Consider some random variables $Y_1,\ldots, Y_n\in L^2(\Omega,\mathcal{F},P)$ and the inner product $$\langle X,Y\rangle_{L^2}=E[XY].$$ Moreover, let $\mathcal{L}^Y=\overline{\operatorname{span}}(Y_1,\ldots,Y_n)\subset L^2$ be the closure of the all linear combinations of $Y_1,\ldots,Y_n$. By the Hilbert projection theorem, for any $X\in L^2$ there exists a unique $P_Y^\bot X\in\mathcal{L}^Y$, that minimizes the distance to $\mathcal{L}^Y$, i.e. for any $Z\in\mathcal{L}^Y$ it holds $$E[(X-P_Y^\bot X)^2]=\lVert X-P_Y^\bot X\rVert_{L^2}^2\le \lVert X-Z\rVert_{L^2}^2=E[(X-Z)^2]$$
Something similiar is true for the conditional expectation $E[X|Y_1,\ldots, Y_n]$. It is $\sigma(Y_1,\ldots, Y_n)$-measurable and for any other $\sigma(Y_1,\ldots, Y_n)$-measurable random variable $Z$, it holds $$E[(X-E[X|Y_1,\ldots,Y_n])^2]\le E[(X-Z)^2].$$
with equality if and only if $Z=E[X|Y_1,\ldots,Y_n]$.

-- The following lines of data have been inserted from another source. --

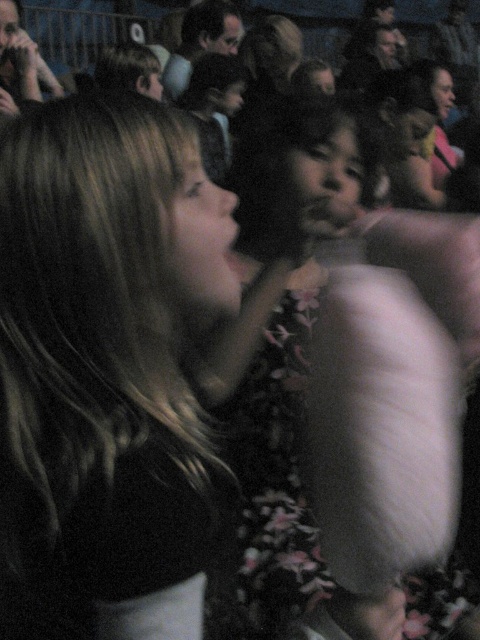
Question: Is dark brown hair at center behind fluffy white dress at center?

Choices:
 (A) no
 (B) yes

Answer: (A)

Question: Among these points, which one is farthest from the camera?

Choices:
 (A) (120, 540)
 (B) (320, 122)

Answer: (B)

Question: Is dark brown hair at center thinner than fluffy white dress at center?

Choices:
 (A) yes
 (B) no

Answer: (A)

Question: Does dark brown hair at center appear on the right side of fluffy white dress at center?

Choices:
 (A) no
 (B) yes

Answer: (A)

Question: Which object is closer to the camera taking this photo?

Choices:
 (A) dark brown hair at center
 (B) fluffy white dress at center

Answer: (A)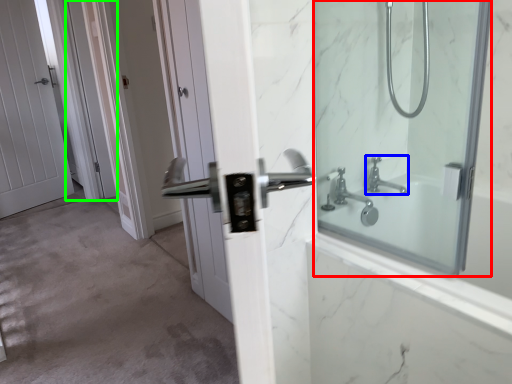
Question: Estimate the real-world distances between objects in this image. Which object is closer to mirror (highlighted by a red box), tap (highlighted by a blue box) or screen door (highlighted by a green box)?

Choices:
 (A) tap
 (B) screen door

Answer: (A)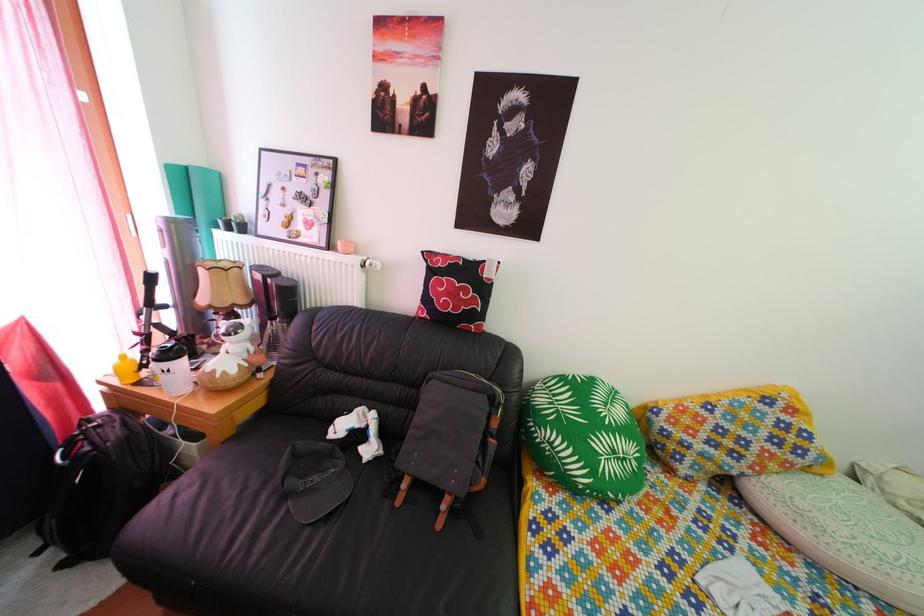
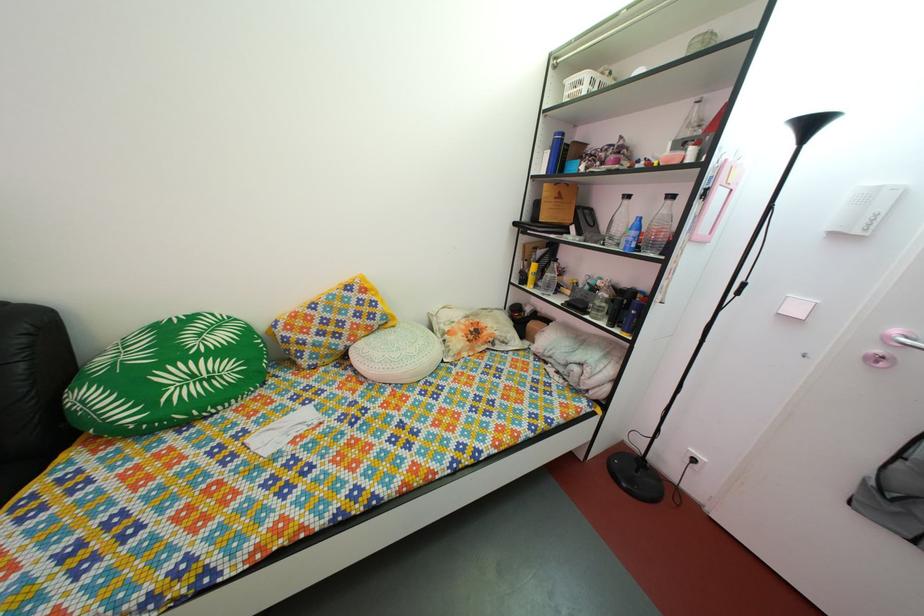
In the second image, find the point that corresponds to (634,468) in the first image.

(220, 387)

Now I am wondering, if these two random variables coincide?
I am tempted to say, that $P_Y^\bot X$ is a linear combination of $Y_1,\ldots, Y_n$, such that there is a Borel function $f$ with $P_Y^\bot X=f(Y_1,\ldots, Y_n)$ yielding that $P_Y^\bot$ is $\sigma(Y_1,\ldots, Y_n)$-measurable. This would imply
$$E[(X-E[X|Y_1,\ldots,Y_n])^2]\le E[(X-P_Y^\bot X)^2].$$
However, in reality $P_Y^\bot X$ only needs to sit in the closure of the $\operatorname{span}(Y_1,\ldots, Y_n)$. So I am not convinced yet.

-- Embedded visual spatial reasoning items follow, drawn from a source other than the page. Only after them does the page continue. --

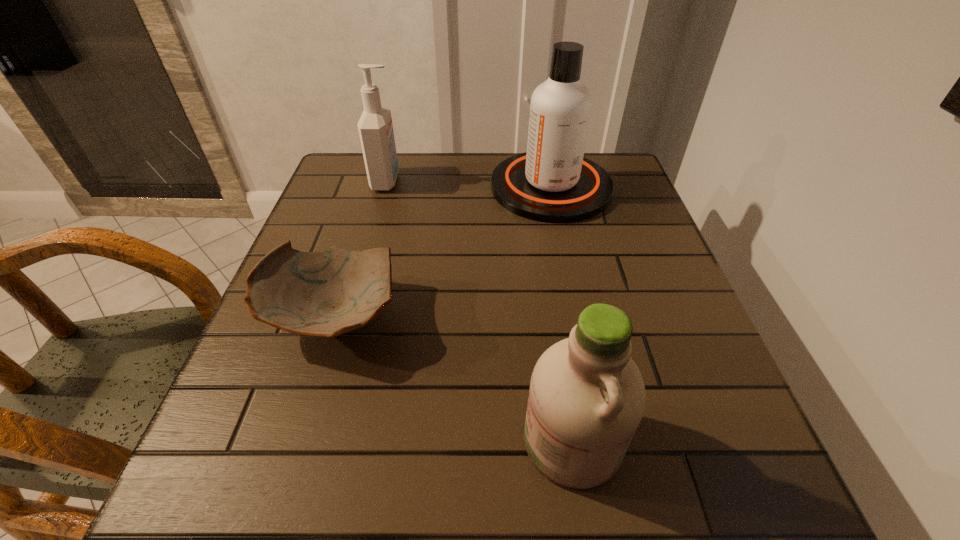
In order to click on the leftmost cleansing agent in this screenshot , I will do `click(375, 127)`.

The height and width of the screenshot is (540, 960). Identify the location of the nearest object. (587, 397).

Identify the location of the third farthest object. The height and width of the screenshot is (540, 960). (326, 293).

Locate an element on the screen. Image resolution: width=960 pixels, height=540 pixels. the shortest object is located at coordinates (326, 293).

At what (x,y) coordinates should I click in order to perform the action: click on vacant space situated on the front label of the leftmost cleansing agent. Please return your answer as a coordinate pair (x, y). Looking at the image, I should click on (504, 181).

Locate an element on the screen. vacant position located on the front label of the nearest object is located at coordinates (470, 441).

Locate an element on the screen. The width and height of the screenshot is (960, 540). free space located 0.120m on the front label of the nearest object is located at coordinates click(x=444, y=441).

The width and height of the screenshot is (960, 540). In order to click on blank space located on the front label of the nearest object in this screenshot , I will do `click(304, 441)`.

Find the location of a particular element. free location located 0.240m on the right of the second nearest object is located at coordinates (527, 318).

Find the location of a particular element. The image size is (960, 540). object that is at the near edge is located at coordinates (587, 397).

The other way around, I am tempted to say, that any Borel function $f$ can be somehow represented or approximated by linear combinations of its arguments, which should then imply $E[X|Y_1,\ldots,Y_n]\in\mathcal{L}^Y$ and
$$ E[(X-P_Y^\bot X)^2] \le E[(X-E[X|Y_1,\ldots,Y_n])^2],$$
such that $ E[X|Y_1,\ldots,Y_n]=P^\bot_Y X$ with the inequality above.

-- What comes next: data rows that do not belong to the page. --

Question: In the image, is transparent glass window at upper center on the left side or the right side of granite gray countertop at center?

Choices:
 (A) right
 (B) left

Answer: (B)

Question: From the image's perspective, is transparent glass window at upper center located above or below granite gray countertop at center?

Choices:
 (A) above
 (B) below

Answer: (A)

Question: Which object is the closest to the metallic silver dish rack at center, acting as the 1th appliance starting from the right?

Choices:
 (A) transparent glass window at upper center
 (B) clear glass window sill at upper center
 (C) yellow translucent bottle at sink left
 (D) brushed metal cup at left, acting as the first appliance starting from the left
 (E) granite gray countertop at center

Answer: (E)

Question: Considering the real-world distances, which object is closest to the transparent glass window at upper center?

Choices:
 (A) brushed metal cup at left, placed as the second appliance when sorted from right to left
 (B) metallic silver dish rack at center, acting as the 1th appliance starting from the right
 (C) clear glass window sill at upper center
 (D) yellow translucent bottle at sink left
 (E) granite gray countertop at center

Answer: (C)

But this argumentation is even less convincing to me.
Is my claim true? How should I prove it? Or do there exist any counter examples?
No, they are not equal. The span of $Y_1, \ldots , Y_n$ is a much smaller subspace than $L^2(\Omega, \sigma(Y_1, \ldots , Y_n), \mathbb{P})$; for instance, the former often doesn't contain $Y_1^2$.
For instance, take normalised Lebesgue measure on $[-1,1]$ and $Y(\omega) = \omega$ (so that $Y$ is a uniform random variable on $[-1,1]$) and $X = Y^2$. Then, $E(X|Y) = Y^2$, but $$\mathrm{proj}_{\mathrm{span}(Y)}(X) = Y\arg\min_a E[(Y^2 -aY)^2] = Y\frac{E(Y^3)}{E(Y^2)} =0\neq Y^2$$ where we minimised a quadratic polynomial in $a$ to perform the optimisation.